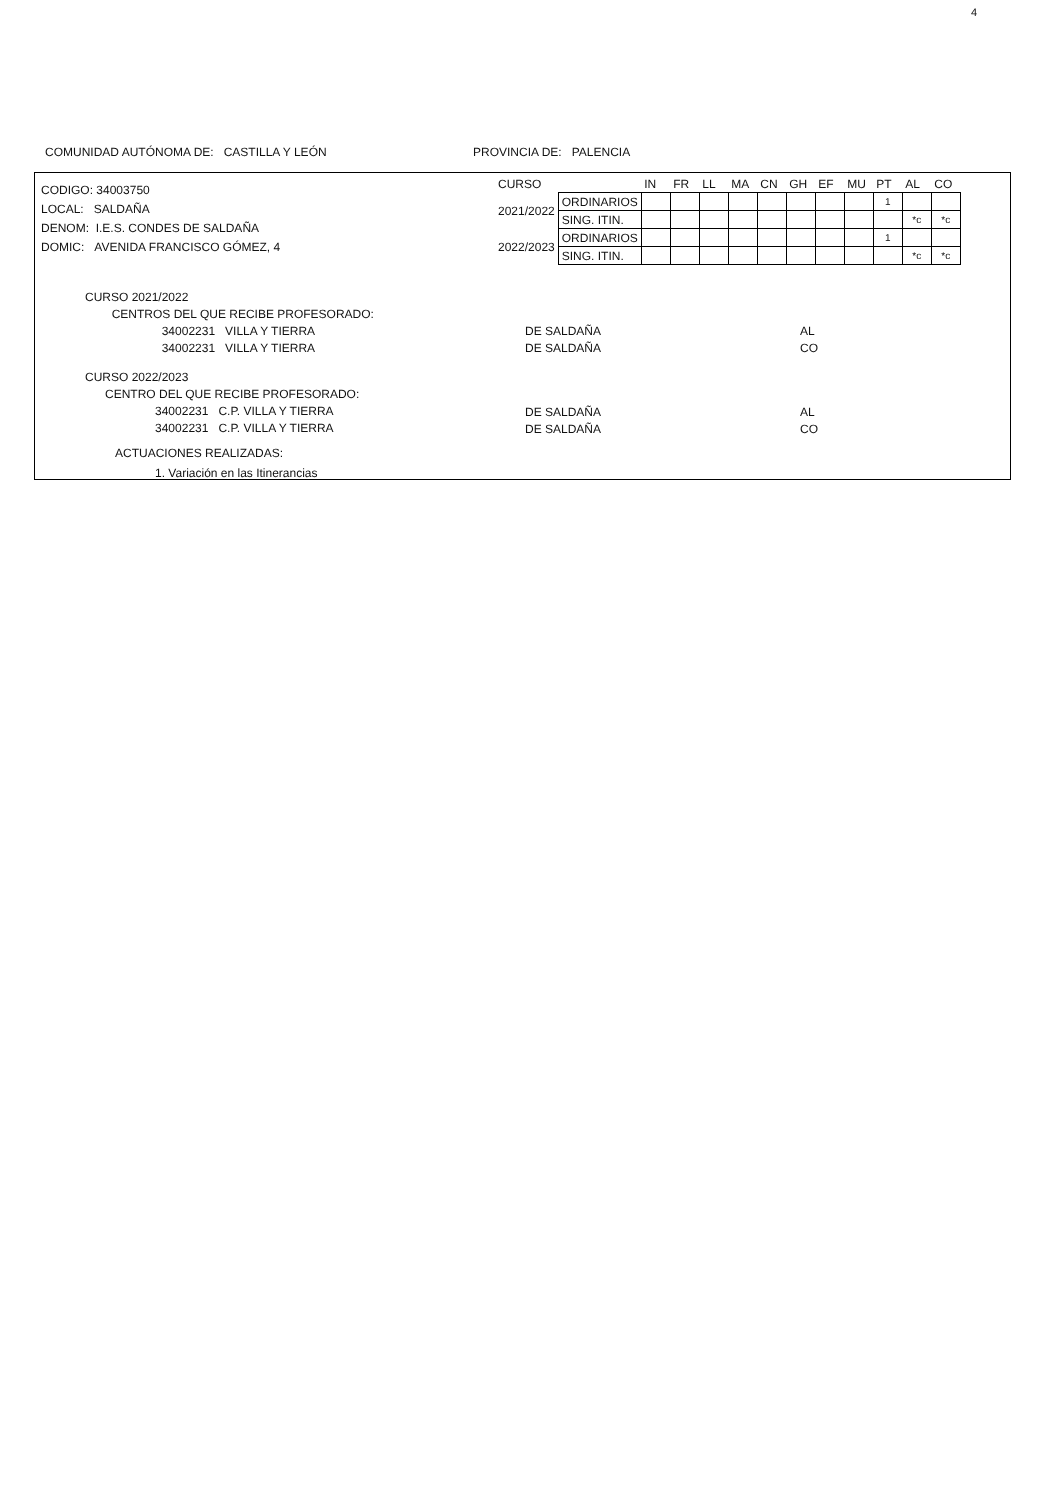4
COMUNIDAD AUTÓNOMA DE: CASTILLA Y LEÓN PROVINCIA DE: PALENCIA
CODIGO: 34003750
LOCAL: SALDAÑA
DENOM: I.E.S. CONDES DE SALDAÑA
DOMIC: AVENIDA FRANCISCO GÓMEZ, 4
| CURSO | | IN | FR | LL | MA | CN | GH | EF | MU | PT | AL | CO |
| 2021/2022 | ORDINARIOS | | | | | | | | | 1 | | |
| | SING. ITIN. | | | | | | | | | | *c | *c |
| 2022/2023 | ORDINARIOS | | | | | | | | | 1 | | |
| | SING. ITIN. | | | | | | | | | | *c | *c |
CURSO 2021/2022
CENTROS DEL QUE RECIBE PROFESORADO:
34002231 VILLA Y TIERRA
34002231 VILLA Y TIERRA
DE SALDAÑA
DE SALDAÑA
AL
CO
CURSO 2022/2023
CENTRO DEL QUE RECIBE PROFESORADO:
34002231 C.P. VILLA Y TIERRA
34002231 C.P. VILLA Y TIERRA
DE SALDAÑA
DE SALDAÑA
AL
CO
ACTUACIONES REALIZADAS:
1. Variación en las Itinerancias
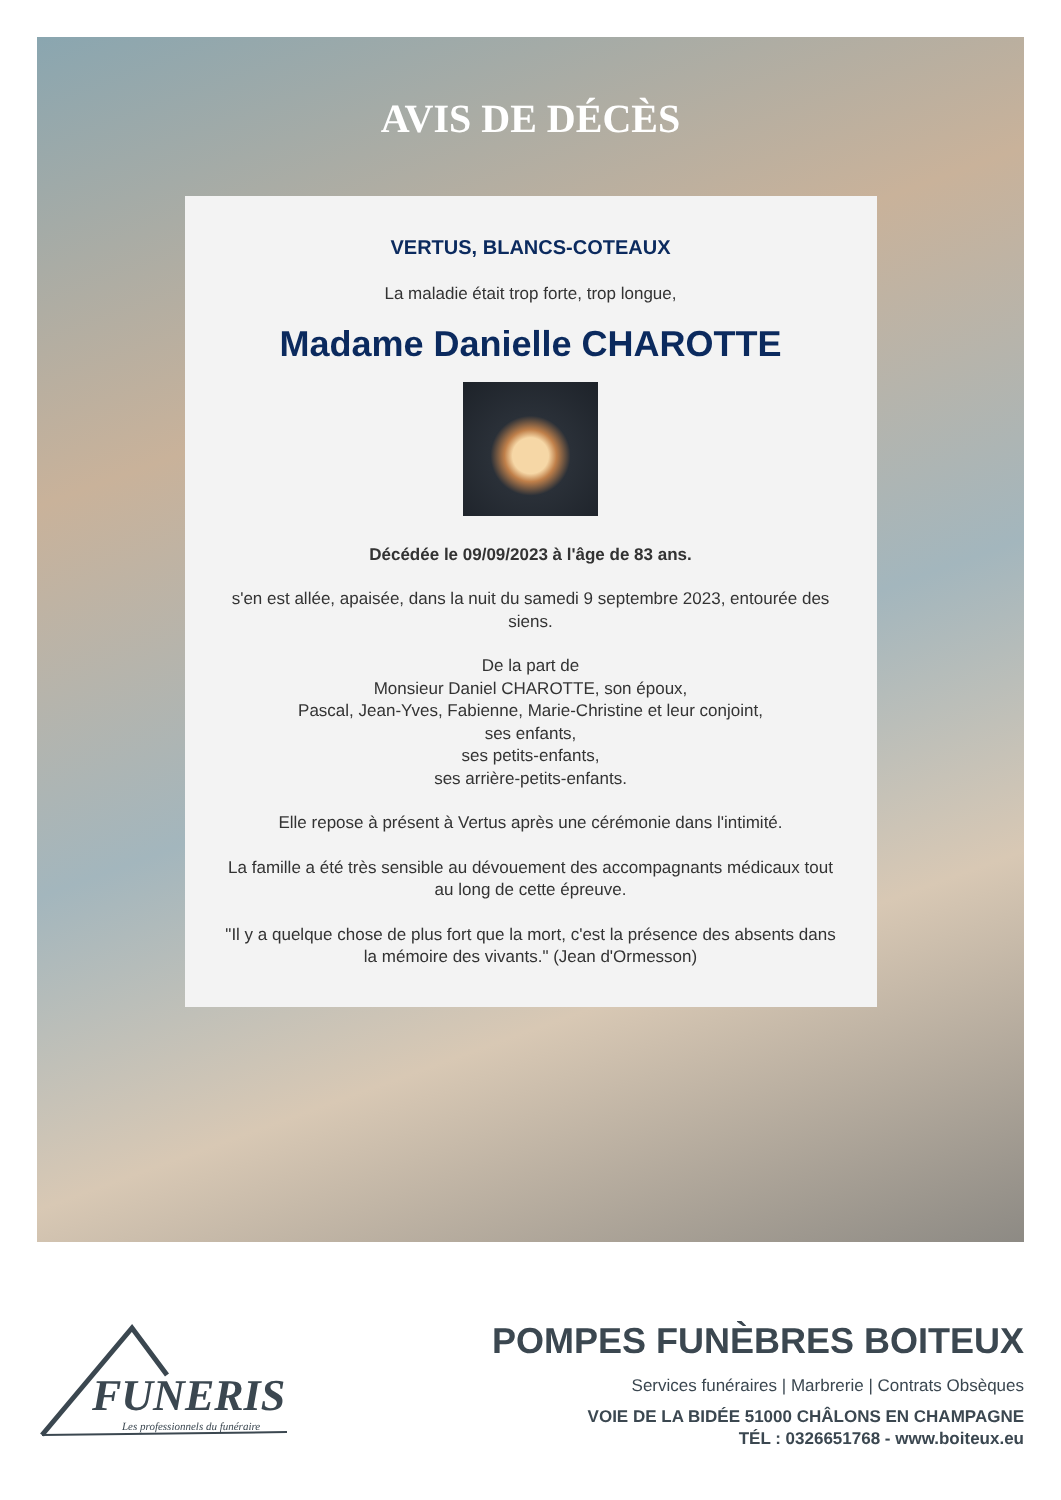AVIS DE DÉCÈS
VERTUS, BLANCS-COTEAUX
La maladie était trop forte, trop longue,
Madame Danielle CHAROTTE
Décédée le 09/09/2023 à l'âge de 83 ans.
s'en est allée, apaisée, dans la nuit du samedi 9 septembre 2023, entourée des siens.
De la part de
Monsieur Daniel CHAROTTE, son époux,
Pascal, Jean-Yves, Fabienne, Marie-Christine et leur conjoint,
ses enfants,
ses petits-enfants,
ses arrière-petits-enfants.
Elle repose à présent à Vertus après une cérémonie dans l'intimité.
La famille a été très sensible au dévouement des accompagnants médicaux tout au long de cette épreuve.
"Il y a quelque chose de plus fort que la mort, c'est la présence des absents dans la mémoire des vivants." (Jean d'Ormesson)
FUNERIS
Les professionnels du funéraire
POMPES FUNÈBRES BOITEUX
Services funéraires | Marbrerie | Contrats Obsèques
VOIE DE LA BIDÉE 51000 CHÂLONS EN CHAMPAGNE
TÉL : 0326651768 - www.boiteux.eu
+-------+
Exercise directions: The lines you need run from the one containing "Madame Danielle CHAROTTE" to the end of the listing. Output exactly those, both ends included.

Expected answer:
Madame Danielle CHAROTTE
Décédée le 09/09/2023 à l'âge de 83 ans.
s'en est allée, apaisée, dans la nuit du samedi 9 septembre 2023, entourée des siens.
De la part de
Monsieur Daniel CHAROTTE, son époux,
Pascal, Jean-Yves, Fabienne, Marie-Christine et leur conjoint,
ses enfants,
ses petits-enfants,
ses arrière-petits-enfants.
Elle repose à présent à Vertus après une cérémonie dans l'intimité.
La famille a été très sensible au dévouement des accompagnants médicaux tout au long de cette épreuve.
"Il y a quelque chose de plus fort que la mort, c'est la présence des absents dans la mémoire des vivants." (Jean d'Ormesson)
FUNERIS
Les professionnels du funéraire
POMPES FUNÈBRES BOITEUX
Services funéraires | Marbrerie | Contrats Obsèques
VOIE DE LA BIDÉE 51000 CHÂLONS EN CHAMPAGNE
TÉL : 0326651768 - www.boiteux.eu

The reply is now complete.